In 2003, Ghyslain went into his school's media room and taped himself mimicking the character Darth Maul's "light saber" sequence from "Star Wars Episode 1: The Phantom Menace." He says he was choreographing a bit for a student video he was producing, but that hardly matters. What matters is that he left the tape in the camera, and it was later discovered by a classmate – who was struck by how unlike Darth Maul the chubby Ghyslain appeared – especially since the weapon was not actually a light saber but in fact a telescoping golf-ball retriever.
That kid showed it to another kid, who showed it to another, who converted it to a .wav file and posted it online. Four years later, Star Wars Kid has been seen online – and laughed at – an estimated 1 billion times, making Ghyslain undoubtedly the most ridiculed among all the ridiculed fat kids in human history.

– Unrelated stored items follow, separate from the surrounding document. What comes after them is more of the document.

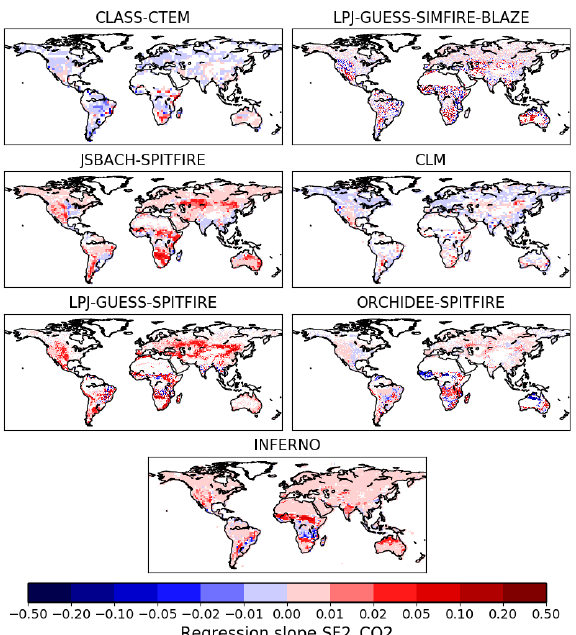
Figure A3. Spatial distribution of regression slopes for the difference between the baseline experiment SF1 and the sensitivity experiment SF2_CO2 (SF1–SF2_CO2; see Table 1) over 1921–2013.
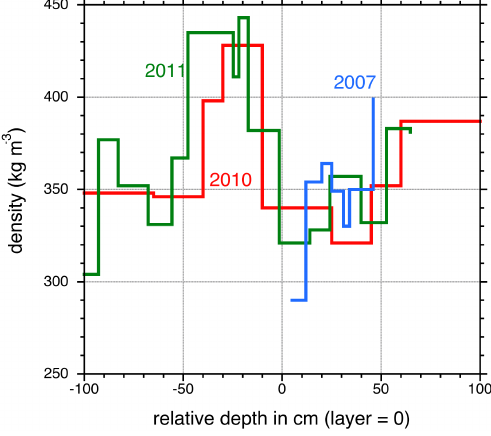
Figure 3. Density measurements, with depth resolution of 10cm, performed at our site in the years 2007, 2010 and 2011. The depths have been shifted such that our enriched layer (with an estimated thickness of typically 2cm) is at relative depth zero. Our enriched layer, deposited at the end of the summer of 2007, is on top of a summer layer with lower density than the preceding and following winter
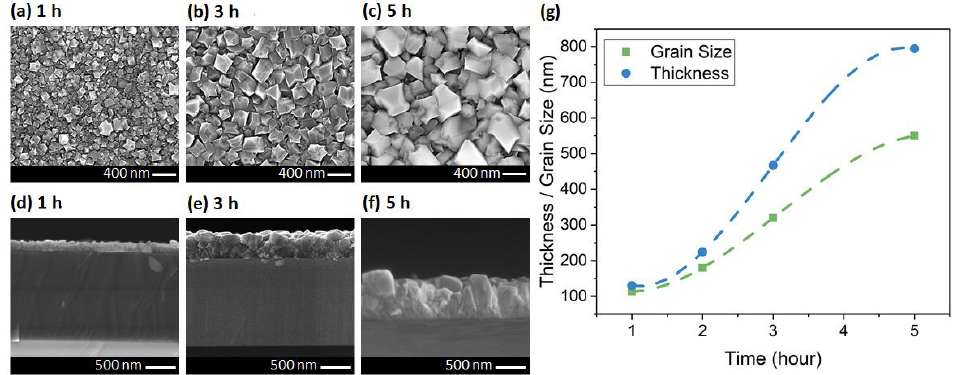
Figure 5. Plan- and cross-sectional-view SEMs of the diamond layer at ( a , d ) 1, ( b , e ) 3, and ( c , f ) 5 h. ( g ) The relationship between thickness / grain size and the growth time (lines are guides to the eye only).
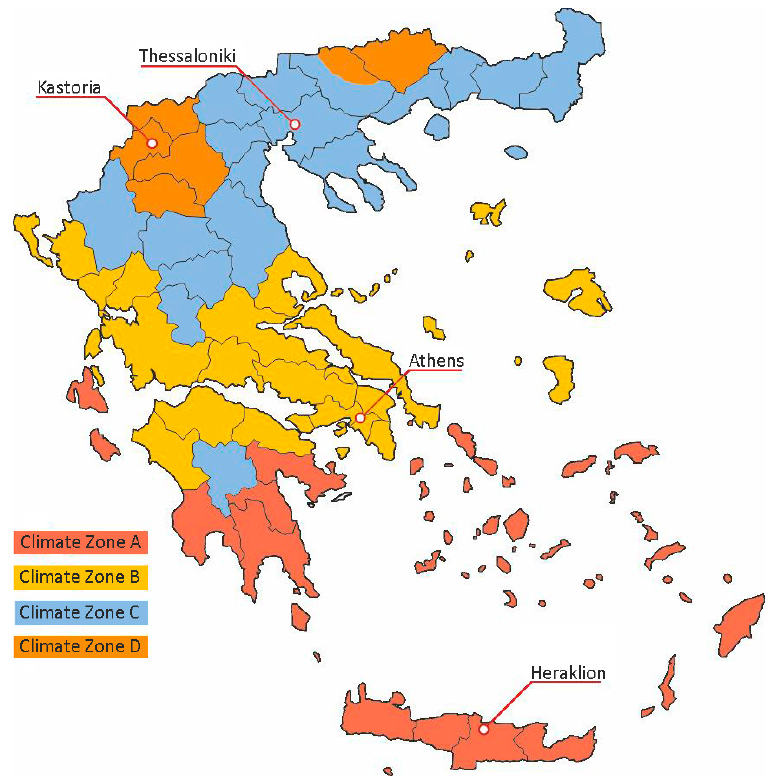
Figure 1. The four climate zones of Greece according to the KENAK regulation.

According to depositions in a lawsuit filed by his family against his classmates, the boy spiraled into a depression and was forced to leave school – where, when he entered the cafeteria, fellow students had been shouting, in unison, "Star Wars!"
He has also been the constant victim of cyber-bullying, mainly focused on his weight. Even after the boy's suffering had been widely reported, he generated astonishingly little sympathy online. One anonymous, and sadly typical, poster had this to say in 2006 after the lawsuit was settled:
"Ironically, for me, knowing the kid is actually a whiny little bitch makes it even funnier to see him dance around like an idiot. Instead of kinda identifying with him in doing something a little goofy, I now just think he's a douche bag and deserves to be the laughing stock of the internet." Don't be especially shocked by the epithet.
To this day, if you Google "Star Wars Kid" and "douchebag," you get 597 results.
It would be nice to shrug that off, and say "He's young. This, too, shall pass. Get back up on the horse, kid. Time heals all wounds." Would that it were so, but such commonplaces do not necessarily apply to the digital world. On the internet, wounds last forever.
"My clients wait for something to go away. Then they find out it just doesn't," says Nino Kader, founder of International Reputation Management, a Washington, DC p.r. firm dedicated specifically to the realities of the internet -- "which in my opinion," Kader says, "is going to become the legacy of record for anyone who ever existed on the planet."
Never mind what Andy Warhol said. In the future, everybody will be slandered in perpetuity.